Formal Languages and Automata Theory
Our research is focused in the Formal Language Theory mainly frameworked in the Chomsky's Hierarchy.
We work on closure properties of formal languages, grammatical approaches to characterize new (sub)classes of
formal languages and computational devices to define them. Particularly, we are interested in the
class of regular languages characterized through the Finite Automata Theory. We work on the study between
the relations of deterministic and non-deterministic finite automata, structural characterizations of
classes of regular languages, descriptional complexity of regular languages and their relationship to
grammatical inference. In addition, we work in semigroup theory applied to formal language theory, particularly
we study positive varietes and other characterizations of regular languages through an algebraic approach.
Our research is focused in the areas of natural computing inspired by biochemical and biocellular
processes. This is also a part of what is called unconventional computation. We are interested
in the computation models induced by DNA, RNA and protein processes (such as recombination, complementarity,
replication through PCR, etc.) With respect to biocellular processes we work on Membrane Computing (P systems),
Networks of Biologically-Inspired Processors and other related models. In addition, we are interested in the
relationship between these new models of computation and other areas of natural computing such as evolutionary
Processing of biosequences and Bioinformatics
Our research is focused in the design of efficient algorithms to solve problems related to the
analysis and prediction in biosequences. We mainly work on sequences of nucleotides for
DNA/RNA in order to solve problems such as multiple alignment, functional prediction, and gene expressions,
among others. We also work on sequences of aminoacids for proteins
in order to solve problems such as motif prediction and secondary structure prediction, among others.

====

- [USING THE INFORMATION]:
• a. In the research description, which class of formal languages is the group particularly interested in?
• b. In the research description, switch "semigroup theory" to "group theory" and write out the words from "We work on closure" up to and including "an algebraic approach." with that change.
• c. Proceed with the research description on formal languages, natural computing and biosequences from the point where it stops.

====

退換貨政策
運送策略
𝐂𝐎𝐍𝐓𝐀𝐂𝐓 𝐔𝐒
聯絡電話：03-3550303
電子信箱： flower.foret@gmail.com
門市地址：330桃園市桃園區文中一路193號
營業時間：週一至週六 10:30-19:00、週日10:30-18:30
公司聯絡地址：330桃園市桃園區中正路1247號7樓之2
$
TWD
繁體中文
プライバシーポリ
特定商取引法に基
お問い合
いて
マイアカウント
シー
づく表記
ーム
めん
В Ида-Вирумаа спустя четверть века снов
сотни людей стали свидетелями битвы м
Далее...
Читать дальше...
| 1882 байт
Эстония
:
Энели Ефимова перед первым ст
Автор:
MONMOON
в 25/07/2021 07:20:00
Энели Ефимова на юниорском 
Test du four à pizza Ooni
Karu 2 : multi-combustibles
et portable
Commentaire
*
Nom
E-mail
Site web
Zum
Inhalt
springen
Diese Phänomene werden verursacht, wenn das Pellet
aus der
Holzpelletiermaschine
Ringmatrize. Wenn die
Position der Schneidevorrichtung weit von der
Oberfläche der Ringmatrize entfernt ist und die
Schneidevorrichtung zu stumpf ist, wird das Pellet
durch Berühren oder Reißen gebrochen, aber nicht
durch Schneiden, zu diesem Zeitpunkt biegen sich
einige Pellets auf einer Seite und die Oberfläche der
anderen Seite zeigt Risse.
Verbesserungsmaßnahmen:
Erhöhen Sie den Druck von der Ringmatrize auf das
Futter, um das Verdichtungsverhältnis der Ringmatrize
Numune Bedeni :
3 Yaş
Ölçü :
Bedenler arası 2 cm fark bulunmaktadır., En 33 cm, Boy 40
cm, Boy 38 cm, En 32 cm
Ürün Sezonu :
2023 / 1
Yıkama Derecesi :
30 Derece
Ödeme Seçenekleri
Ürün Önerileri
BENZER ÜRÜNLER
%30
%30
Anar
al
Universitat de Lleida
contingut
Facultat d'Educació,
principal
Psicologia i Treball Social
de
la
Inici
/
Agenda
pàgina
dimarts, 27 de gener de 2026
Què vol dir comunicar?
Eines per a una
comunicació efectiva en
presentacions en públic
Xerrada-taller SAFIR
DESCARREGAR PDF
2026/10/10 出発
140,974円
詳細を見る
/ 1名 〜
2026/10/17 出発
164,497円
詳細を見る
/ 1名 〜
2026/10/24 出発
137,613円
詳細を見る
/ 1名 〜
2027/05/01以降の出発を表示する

====

- [RESULTS FOR THE EXERCISE]:
• a. Regular languages, characterized through the Finite Automata Theory.

• b.
We work on closure properties of formal languages, grammatical approaches to characterize new (sub)classes of
formal languages and computational devices to define them. Particularly, we are interested in the
class of regular languages characterized through the Finite Automata Theory. We work on the study between
the relations of deterministic and non-deterministic finite automata, structural characterizations of
classes of regular languages, descriptional complexity of regular languages and their relationship to
grammatical inference. In addition, we work in group theory applied to formal language theory, particularly
we study positive varietes and other characterizations of regular languages through an algebraic approach.

• c.
We usually apply Grammatical Inference techniques in order to build efficient models to carry out the
previously referred tasks. In addition, we work on grammar construction and kernel methods to achieve
some of our goals.
Grammatical Inference and Applications
Our research is focused in the design and the study of efficient grammatical inference methods.
We work in the framework of Gold's Identification in the Limit. We characterize
new language classes under the learnability criterium and we study the properties of the hypothesis representations such
as finite automata or formal grammars. We study the performance of the proposed grammatical inference algorithms with
respect to the time and space complexities. Our methods have been succesfully applied in different tasks such as OCR,
speech recognition, dialogue modelling, machine translation and biosequences processing.